Pemeringkatan menjadi Pintu Internasionalisasi: Penutupan Workshop UI Greenmetric, SDGs dan THE 2026
Padang, 18 Juni 2026 – Setelah empat hari bergelut dengan data, bukti, dan strategi pemeringkatan global, Workshop Penyusunan dan Penelaahan Draf UI GreenMetric, SDGs, dan THE 2026 resmi ditutup di Hotel Imam Bonjol, Kamis sore. Empat puluh lima peserta dari berbagai fakultas dan unit kerja di lingkungan UIN Imam Bonjol Padang berhasil merampungkan draf isian yang siap disubmit untuk tiga pemeringkatan internasional sekaligus.
Kepala Pusat International Office dan SDGs, Dr. Zulfis, M.Hum., dalam laporannya menyampaikan bahwa selama workshop, peserta tidak hanya menyusun data, tetapi juga melakukan verifikasi silang antarunit, menyusun narasi pendukung berbasis bukti, dan memastikan setiap indikator UI GreenMetric, SDGs, serta THE Impact Rankings terisi secara akurat. “Draf awal telah final, lengkap dengan dokumen pendukung. Tinggal selangkah menuju submit dan itu akan segera kami lakukan,” ujar Dr. Zulfis.
Ia menambahkan, bukti-bukti yang telah dihimpun selama empat hari ini merupakan aset diplomasi akademik yang sangat berharga. “Apa yang kita susun bisa menjadi bahan untuk mengkampanyekan UIn Imam Bonjol di forum-forum internasional. Ini adalah bekal untuk meyakinkan mitra global bahwa UIN Imam Bonjol layak menjadi partner strategis,” tegasnya.
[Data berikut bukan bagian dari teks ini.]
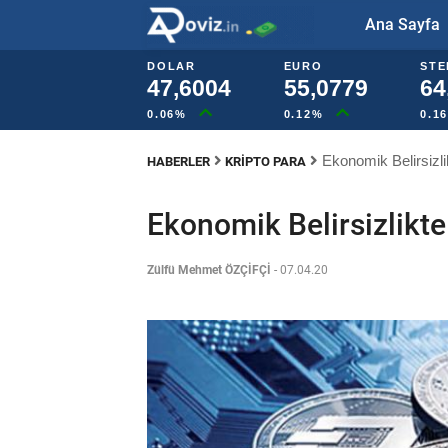
Ana Sayfa
DOLAR
EURO
STE
47,6004
55,0779
64
0.06%
0.12%
0.1
Ekonomik Belirsizlik
HABERLER
KRIPTO PARA
Ekonomik Belirsizlikte
Zülfü Mehmet ÖZÇİFÇİ
-
07.04.20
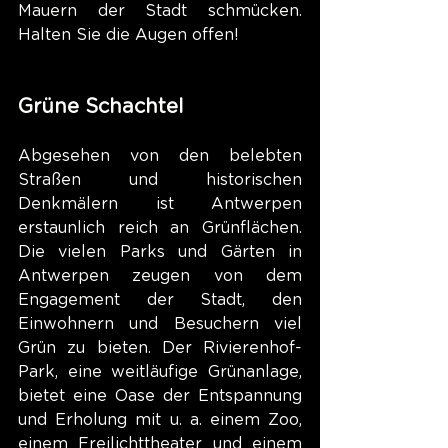
Mauern der Stadt schmücken. 
Halten Sie die Augen offen!
Grüne Schachtel
Abgesehen von den belebten 
Straßen und historischen 
Denkmälern ist Antwerpen 
erstaunlich reich an Grünflächen. 
Die vielen Parks und Gärten in 
Antwerpen zeugen von dem 
Engagement der Stadt, den 
Einwohnern und Besuchern viel 
Grün zu bieten. Der Rivierenhof-
Park, eine weitläufige Grünanlage, 
bietet eine Oase der Entspannung 
und Erholung mit u. a. einem Zoo, 
einem Freilichttheater und einem 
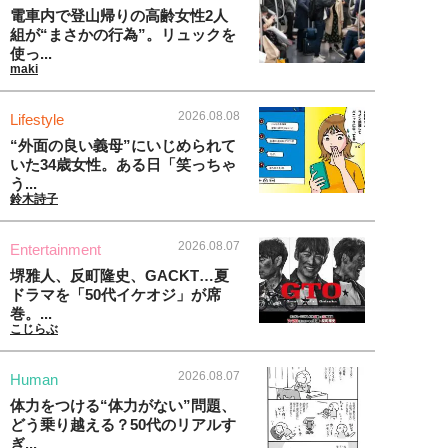
電車内で登山帰りの高齢女性2人
組が“まさかの行為”。リュックを
使っ...
maki
2026.08.08
Lifestyle
“外面の良い義母”にいじめられて
いた34歳女性。ある日「笑っちゃ
う...
鈴木詩子
2026.08.07
Entertainment
堺雅人、反町隆史、GACKT…夏
ドラマを「50代イケオジ」が席
巻。...
こじらぶ
2026.08.07
Human
体力をつける“体力がない”問題、
どう乗り越える？50代のリアルす
ぎ...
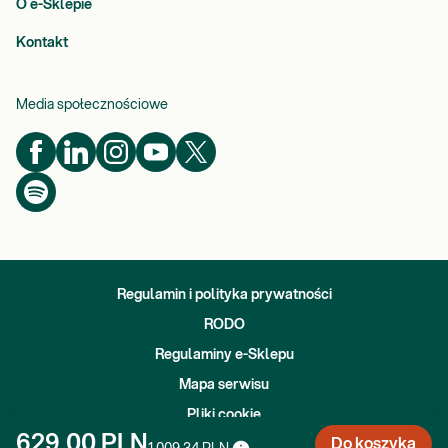
O e-Sklepie
Kontakt
Media społecznościowe
Regulamin i polityka prywatności
RODO
Regulaminy e-Sklepu
Mapa serwisu
Pliki cookie
Copyright
2026
Diagnostyka S.A. - All rights reserved
629,00 PLN
Do koszyka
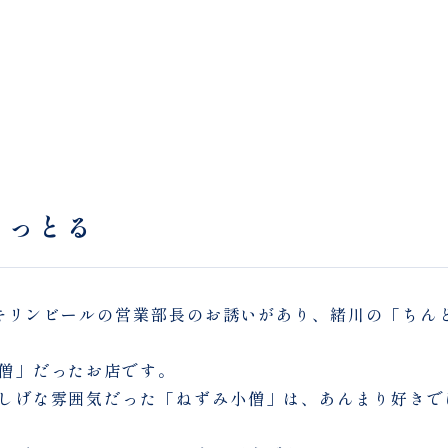
まっとる
 キリンビールの営業部長のお誘いがあり、緒川の「ちん
僧」だったお店です。
しげな雰囲気だった「ねずみ小僧」は、あんまり好きで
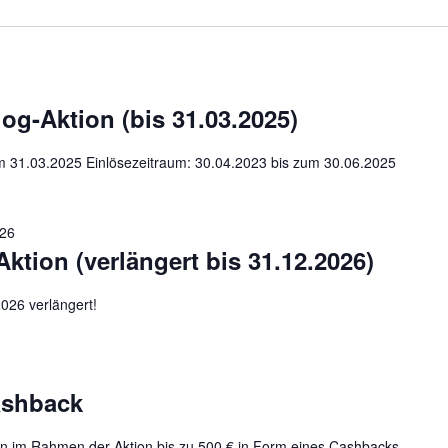
g-Aktion (bis 31.03.2025)
um 31.03.2025 Einlösezeitraum: 30.04.2023 bis zum 30.06.2025
026
tion (verlängert bis 31.12.2026)
026 verlängert!
ashback
n im Rahmen der Aktion bis zu 500 € in Form eines Cashbacks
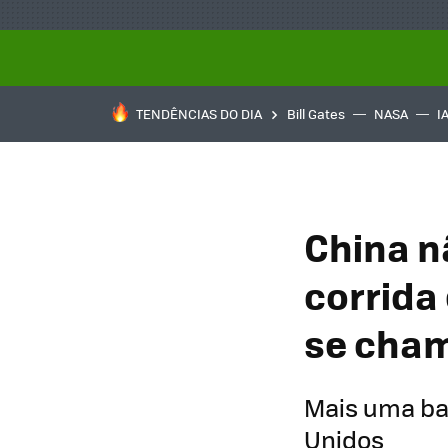
TENDÊNCIAS DO DIA
Bill Gates
NASA
I
China nã
corrida
se cham
Mais uma bat
Unidos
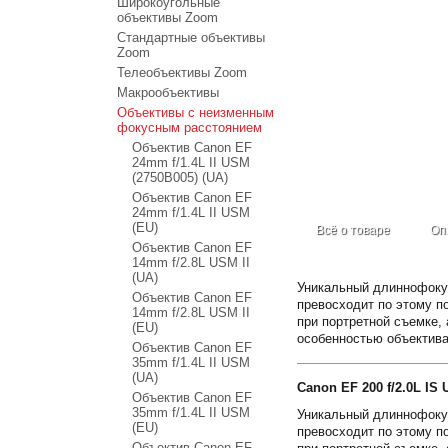
Широкоугольные
объективы Zoom
Стандартные объективы
Zoom
Телеобъективы Zoom
Макрообъективы
Объективы с неизменным
фокусным расстоянием
Объектив Canon EF
24mm f/1.4L II USM
(2750B005) (UA)
Объектив Canon EF
24mm f/1.4L II USM
(EU)
Всё о товаре
Оп
Объектив Canon EF
14mm f/2.8L USM II
(UA)
Уникальный длиннофокус
Объектив Canon EF
превосходит по этому п
14mm f/2.8L USM II
при портретной съемке,
(EU)
особенностью объектива
Объектив Canon EF
35mm f/1.4L II USM
(UA)
Canon EF 200 f/2.0L IS
Объектив Canon EF
35mm f/1.4L II USM
Уникальный длиннофокус
(EU)
превосходит по этому п
Объектив Canon EF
Rektor UIN Imam Bonjol Padang, Prof. Dr. Martin Kustati, M.Pd., yang hadir langsung menutup kegiatan, memberikan penekanan tajam pada urgensi internasionalisasi berbasis peringkat. Dalam arahannya, ia menggambarkan realitas baru kompetisi akademik global.
“Saat kita berbicara tentang internasionalisasi, orang luar negeri tidak lagi bertanya siapa dosen Anda atau apa kompetensinya. Pertanyaan pertama mereka sekarang adalah: ‘Saya akan bekerja sama dengan Anda, apa peringkat Anda di THE dan pemeringkatan lainnya?’ Kalau kita tidak bisa menjawab dengan angka dan peringkat yang kompetitif, pintu kerja sama itu perlahan akan tertutup,” tegas Prof. Martin.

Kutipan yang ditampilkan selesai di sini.